Question

A particle inside the rough surface of a rotating cone about its axis is at rest, relative to it as a height of 1m above its vertex. Friction coefficient is $\mu =0.5$. If half angle of cone is ${45}^0$, the maximum angular velocity of revolution of cone can be:

• A. $\sqrt{10}$ rad/s
• B. $\sqrt{30}$ rad/s
• C. $\frac{\sqrt{40}}{3}$ rad/s
• D. $\sqrt{50}$ rad/s

Answer 1

The correct option is A $\sqrt{10}$ rad/s

$Given$ :- Mass of particle be ( $m$ )

Half angle of cone = 45°

Coefficient of friction ( $\mu$ ) = 0.5

Acceleration due to gravity $\left(g\right)$ = 10 ${m/s}^2$

Height of particle from vertex $\left(r\right)$ = 1m

$ToFind$ :- Maximum angular velocity ( $\omega$ )

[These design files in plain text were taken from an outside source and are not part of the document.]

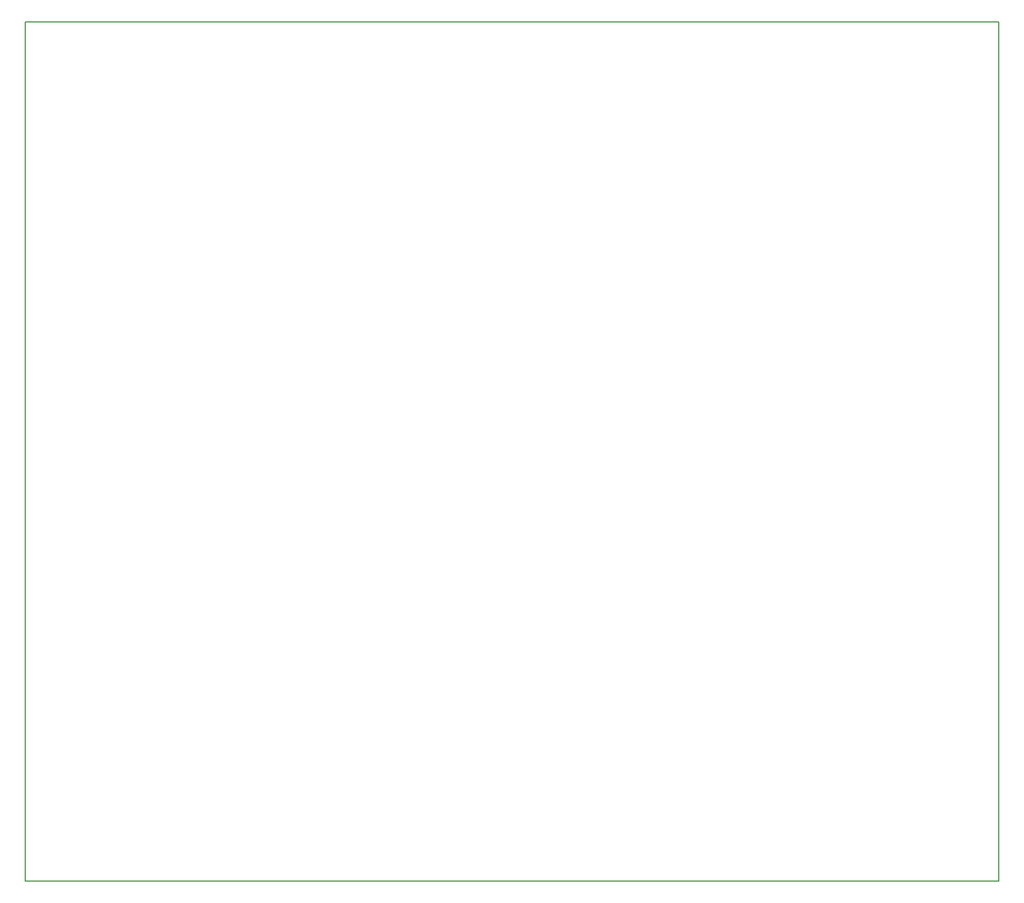
<source format=gbo>
G04 MADE WITH FRITZING*
G04 WWW.FRITZING.ORG*
G04 DOUBLE SIDED*
G04 HOLES PLATED*
G04 CONTOUR ON CENTER OF CONTOUR VECTOR*
%ASAXBY*%
%FSLAX23Y23*%
%MOIN*%
%OFA0B0*%
%SFA1.0B1.0*%
%ADD10R,5.924340X5.228980X5.908340X5.212980*%
%ADD11C,0.008000*%
%LNSILK0*%
G90*
G70*
G54D11*
X4Y5225D02*
X5920Y5225D01*
X5920Y4D01*
X4Y4D01*
X4Y5225D01*
D02*
G04 End of Silk0*
M02*
</source>
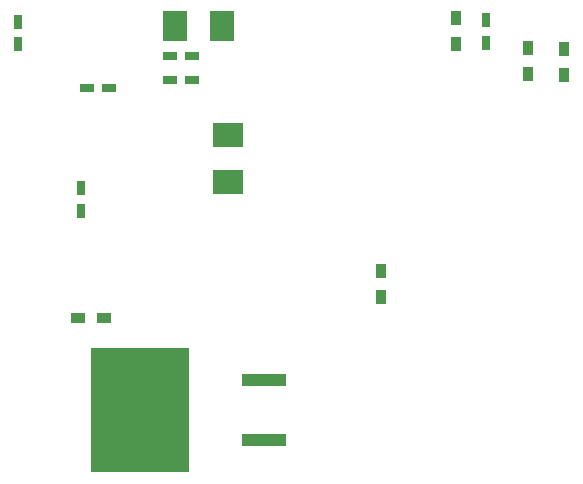
<source format=gbr>
G04 #@! TF.FileFunction,Paste,Top*
%FSLAX46Y46*%
G04 Gerber Fmt 4.6, Leading zero omitted, Abs format (unit mm)*
G04 Created by KiCad (PCBNEW 4.0.7-e2-6376~58~ubuntu16.04.1) date Sat Oct 21 11:32:06 2017*
%MOMM*%
%LPD*%
G01*
G04 APERTURE LIST*
%ADD10C,0.100000*%
%ADD11R,1.200000X0.750000*%
%ADD12R,0.750000X1.200000*%
%ADD13R,2.000000X2.500000*%
%ADD14R,2.500000X2.000000*%
%ADD15R,0.900000X1.200000*%
%ADD16R,1.200000X0.900000*%
%ADD17R,3.750000X1.050000*%
%ADD18R,8.300000X10.500000*%
G04 APERTURE END LIST*
D10*
D11*
X121000000Y-88000000D03*
X119100000Y-88000000D03*
X126116000Y-85344000D03*
X128016000Y-85344000D03*
D12*
X152908000Y-84196000D03*
X152908000Y-82296000D03*
X113284000Y-84328000D03*
X113284000Y-82428000D03*
D11*
X126116000Y-87376000D03*
X128016000Y-87376000D03*
D12*
X118550000Y-96500000D03*
X118550000Y-98400000D03*
D13*
X126556000Y-82804000D03*
X130556000Y-82804000D03*
D14*
X131064000Y-91980000D03*
X131064000Y-95980000D03*
D15*
X150368000Y-84328000D03*
X150368000Y-82128000D03*
D16*
X118300000Y-107500000D03*
X120500000Y-107500000D03*
D15*
X144000000Y-103500000D03*
X144000000Y-105700000D03*
X156464000Y-84668000D03*
X156464000Y-86868000D03*
X159512000Y-84752000D03*
X159512000Y-86952000D03*
D17*
X134112000Y-117856000D03*
X134112000Y-112776000D03*
D18*
X123612000Y-115316000D03*
M02*

</source>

$Solution$ :- we know , for max $\omega$ , friction $\left(f\right)$ = 0

Now since the particle is at rest ,

$\therefore$ $mgsin45°=F_{Centripetal}sin45°$

$⟹$ $mg=F_{Centripetal}$

$mg=mr{\omega }^2$

$⟹$ $\omega =\sqrt{\frac{g}{r}}$

$\therefore$ $\underset{–}{\omega =\sqrt{10}rad/s}$

Hence , $\underset{–}{OptionA\left(\sqrt{10}rad/s\right)iscorrect.}$